Monthly Archives: November 2019
A new technology was introduced in 2018 that is about to change worldwide telecommunications. It is the fifth-generation cellular technology hence its name 5G. It is also known as 5G NR (5G New Radio). Not only will it be much faster, but latency time will be dramatically shorter. Initially data communications will start in the 300 to 500 Mb per second range and grow to the 10 Gb per second and then 20 Gb per second speeds will become normal.
Some of the 5G benefits that have been talked about in common discussion points:
Because 5G virtually eliminates latency means that a surgeon may not have to be in the same room as a patient in the future.
Ericsson Company says: “Inspired by the benefits of 5G technology, Ericsson is collaborating with King’s College London to form exciting industry partnerships with the view to improve quality of life and work in society through technology innovation.
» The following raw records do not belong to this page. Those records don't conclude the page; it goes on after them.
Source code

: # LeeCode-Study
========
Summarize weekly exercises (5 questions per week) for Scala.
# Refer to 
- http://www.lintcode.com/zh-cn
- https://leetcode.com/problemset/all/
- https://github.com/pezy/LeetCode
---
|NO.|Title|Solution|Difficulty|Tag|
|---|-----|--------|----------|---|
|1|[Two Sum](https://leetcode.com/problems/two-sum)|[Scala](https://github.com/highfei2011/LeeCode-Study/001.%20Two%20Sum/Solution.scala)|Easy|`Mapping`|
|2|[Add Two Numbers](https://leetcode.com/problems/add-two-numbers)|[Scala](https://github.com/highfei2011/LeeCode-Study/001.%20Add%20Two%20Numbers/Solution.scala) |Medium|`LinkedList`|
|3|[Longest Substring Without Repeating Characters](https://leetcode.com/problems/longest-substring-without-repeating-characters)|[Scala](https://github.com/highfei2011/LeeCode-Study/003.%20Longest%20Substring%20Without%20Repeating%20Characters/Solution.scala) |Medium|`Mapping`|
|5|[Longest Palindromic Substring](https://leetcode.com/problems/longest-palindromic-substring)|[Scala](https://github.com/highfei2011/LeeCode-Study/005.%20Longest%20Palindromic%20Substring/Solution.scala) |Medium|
Carefully chosen partners are enabling compelling research into key technological fields, dreaming up new applications and services to influence a variety of industries and disrupt our preconceptions.
The 5G research being undertaken in the fields of medicine, education, gaming and culture is expanding the limits of technological imagination, whether it’s by using the internet to facilitate surgery on the other side of the planet, drastically reducing latency for truly immersive mobile gaming experiences, making expert skills and knowledge available to anyone through remote transfer, or allowing musicians scattered across the globe to play together in harmony.”
Tim Baxter, President Samsung US has said: “The key to realizing 5G is finding the right match between network capabilities and use cases. Such a formula creates flexibility that will allow different applications, each with their different demands, to thrive. While some 5G applications will require a national ecosystem – an ubiquitous network and devices that can access and utilize that network – others will thrive when powered by small scale networks that operate at a local or even venue level.
In our neighborhoods, 5G will bring broadband-level data speeds via easily-installed Fixed Wireless Access (FWA) points that enable connected home solutions such as 4K streaming, wireless gaming and security, and IoT solutions. For businesses, the high speed and low latency of 5G via FWA will enable venue-based service and hospitality platforms that enhance guest experiences using video, photo, augmented reality, and crowd management services.
On the other hand, regional corridors of 5G connectivity between urban centers will enable a different set of use cases for applications where constant connectivity is critical, but the services are only required in a somewhat restricted geographic area.
This type of network will turn trains and buses and roadways into 5G-powered environments, enabling passengers to access enhanced services while they ride, powering connected driving experiences, smart traffic lights and roadways and eventually autonomous vehicles. 5G corridors will provide backhaul to other wired and wireless networks – enabling further broadband access and completion — and they will enable enhanced fleet management and emergency services as trucks and ambulances better navigate cities and traffic.”